Telemedicine in Sweden
Sweden’s health and care system organisation
The Swedish government is responsible overall for health care policies and for quality control via the National Board of Health and Welfare. The country councils are responsible for organising the healthcare of all inhabitants. Municipalities are responsible for social care (elderly care, and care of persons with physical or mental disabilities). There are nine regional hospitals, 70 county council hospitals and around 1,000 general practitioners’ offices.
Swedish citizens have at least two different types of guarantees from the healthcare providers and the government. One is that the patient can choose whichever primary care facility he or she prefers. Another is that the patient is guaranteed to have his/her need for specialised healthcare fulfilled by a chosen healthcare provider within a three-month time limit. If the provider does not have the resources to keep to that time limit, the patient will be reimbursed for choosing a healthcare provider who can perform the specialised care within the three months.

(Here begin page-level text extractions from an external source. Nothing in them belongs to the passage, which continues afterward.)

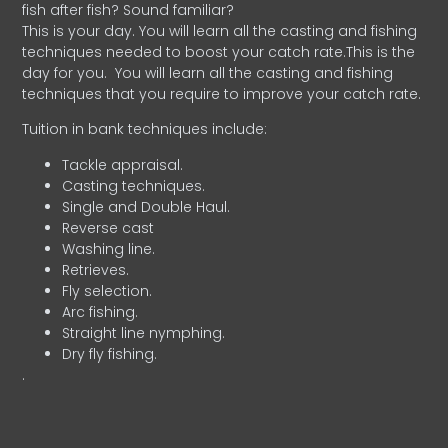
fish after fish? Sound familiar?
This is your day. You will learn all the casting and fishing
techniques needed to boost your catch rate.This is the
day for you.
You will learn all the casting and fishing
techniques that you require to improve your catch rate.
Tuition in bank techniques include:
Tackle appraisal.
Casting techniques.
Single and Double Haul.
Reverse cast
Washing line.
Retrieves.
Fly selection.
Arc fishing.
Straight line nymphing.
Dry fly fishing.
.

Sweden’s health and care system financing
All public-financed health care and social care is mainly tax-financed, which gives all inhabitants the right to health care. There are also privately-financed healthcare and social facilities and, according to recent figures, six per cent of the population has some kind of private health care insurance. In a political debate held in Almedalen in early July 2013, it was announced that more than 500,000 Swedish people have some kind of healthcare insurance.
Work is being done to reach political decisions for a financing model suitable for eHealth and telemedicine solutions, because today only actual patient contacts are supported financially.
Sweden’s telemedicine strategy and legislation
Sweden’s health IT strategy (pdf, 2.5MB, in Swedish) was adopted by all relevant stakeholder launched in 2006 and further revised in 2010. The focus of the latest revision has moved from a focus on technology to patient benefits, participatory medicine, and usability for all end users.
Participatory medicine has been a focus of interest in Sweden. Patients are increasingly acting as “consumers” and are driving change. Many solutions are currently being piloted at the moment.
In 2013 a new national plan is expected based on the eHealth strategy.
The country has legislation that clarifies the issue of liability in telemedicine. However, there are privacy provisions that complicate the access of more than one care giver to a specific patient’s medical history, which can be a problem for the design of eHealth services.
Every patient has the right to have access to their information online, and also to block unwanted healthcare providers from accessing their electronic health record (EHR).
On the potential difficulties in creating telemedicine services and sharing information between different actors apart from the patient: the problems with administering a patient’s consent will be dramatically lessened if the patient is actually the active participant who manages the service in question. So, the solution is to put the tools in the hands of the patients. This is definitely the way in which Swedish national services are developing at the moment.